I am one of the few hundred thousand people that pre-ordered an iPad several weeks before its release. I pre-ordered the unit with 3G service and it arrived on the last day of April. Before it arrived, Apple had been shipping me all of the accessories that I pre-ordered. Thank goodness the iPad 3G is nothing like the accessories or I would have been in for a huge disappointment.
Let me start with a docking station. It is about the same width as an iPhone, only supports the unit from the center and does not work with the Apple approved protective case. On the rear it has two cable connections: one for an audio line out and the other for a native Apple connector. There is no separate connector for a power cord; USB or otherwise. While you might think this is not unusual since the standard connector has a USB connection that will charge the unit, the VGA cable accessory has no power input. Nor, can you connect multiple Apple connectors into the unit at the same time. So when the docking station is used, with an external VGA monitor, you cannot charge the unit at the same time. So what is the point of the docking station? I will be forced to switch cables between USB and VGA just to charge the unit and have an external display and need to remove the protective sleeve in order to dock. Granted the battery life is actually better than the estimated 10 hours publicized, but that means on a full days use, I will be cycling the connectors twice in the morning and evening.
In addition, if I choose to use the iPad to watch movies using the VGA HD output, I cannot charge it at the same time. And by the way, the best app killer for the iPad – Netflix does not support video out. The whole point of a docking station is to allow multiple inputs to the device at the same time while providing power. Just like missing copy, cut, and paste from the iPhone for over a year, Apple has missed the boat on providing basics for their highly touted devices; this time providing power and accessories for usability.
So, in my quest to solve these problems, I turned to eBay. Since Apple has made their connector proprietary and changed the microchips in the 3G devices, many of the third-party devices and cables I was looking for are not compatible anymore. I really do like my iPad, but Apple designers need to give in a little. To that end, I recommend to any hardware developer the following:
1. Allow the device to receive external power regardless of the accessory; especially if something is marketed as the “Docking Station”.
2. Provide more than one connector for accessories; if not, follow standards like USB to all the connections to a PC to be standard and not use proprietary features to block out third-party vendors.
3. If you build an accessory, make it sturdy and fit the unit correctly. Making it look cool verses functional is just not acceptable (Apple add a fixed weight inside the iPad Dock to keep in stable since it is so small.)

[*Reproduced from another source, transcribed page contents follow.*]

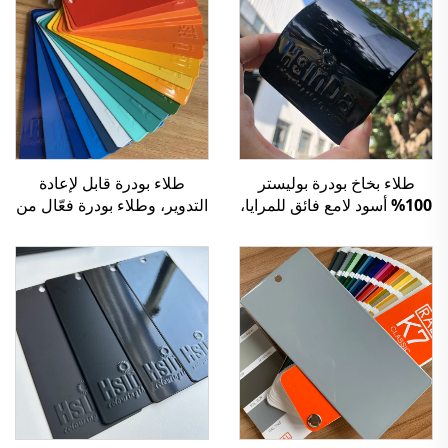
طلاء بخاخ بودرة بوليستر
طلاء بودرة قابل لإعادة
100% أسود لامع فائق للمرايا،
التدوير، وطلاء بودرة فعّال من
مقاوم للاستخدام الخارجي
حيث التكلفة، ومتعدد القوام
لتطبيق الرش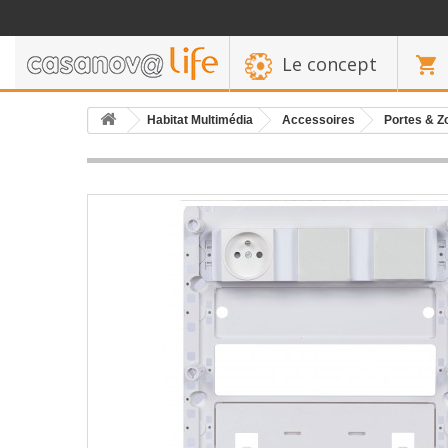
Le concept
Habitat Multimédia
Accessoires
Portes & Z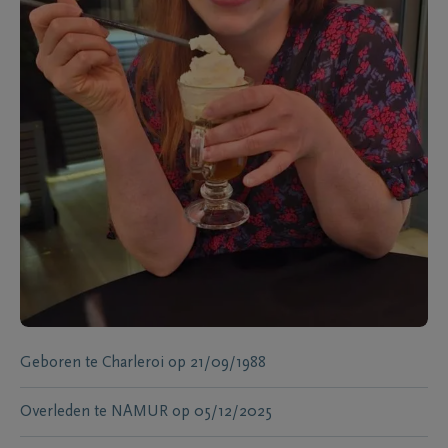
Geboren te
Charleroi
op
21/09/1988
Overleden te
NAMUR
op
05/12/2025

The iPad 3G, is an incredible device and has use cases popping up every day for new applications. I am thoroughly impressed with the unit and found it is changing the way I surf the web, get email, and have overall entertainment. It definitely is a great tool for early adopters. However, based on the accessories, it feels more like the Apple Newton and needs to be set free and allow open connectivity for its true potential to be realized.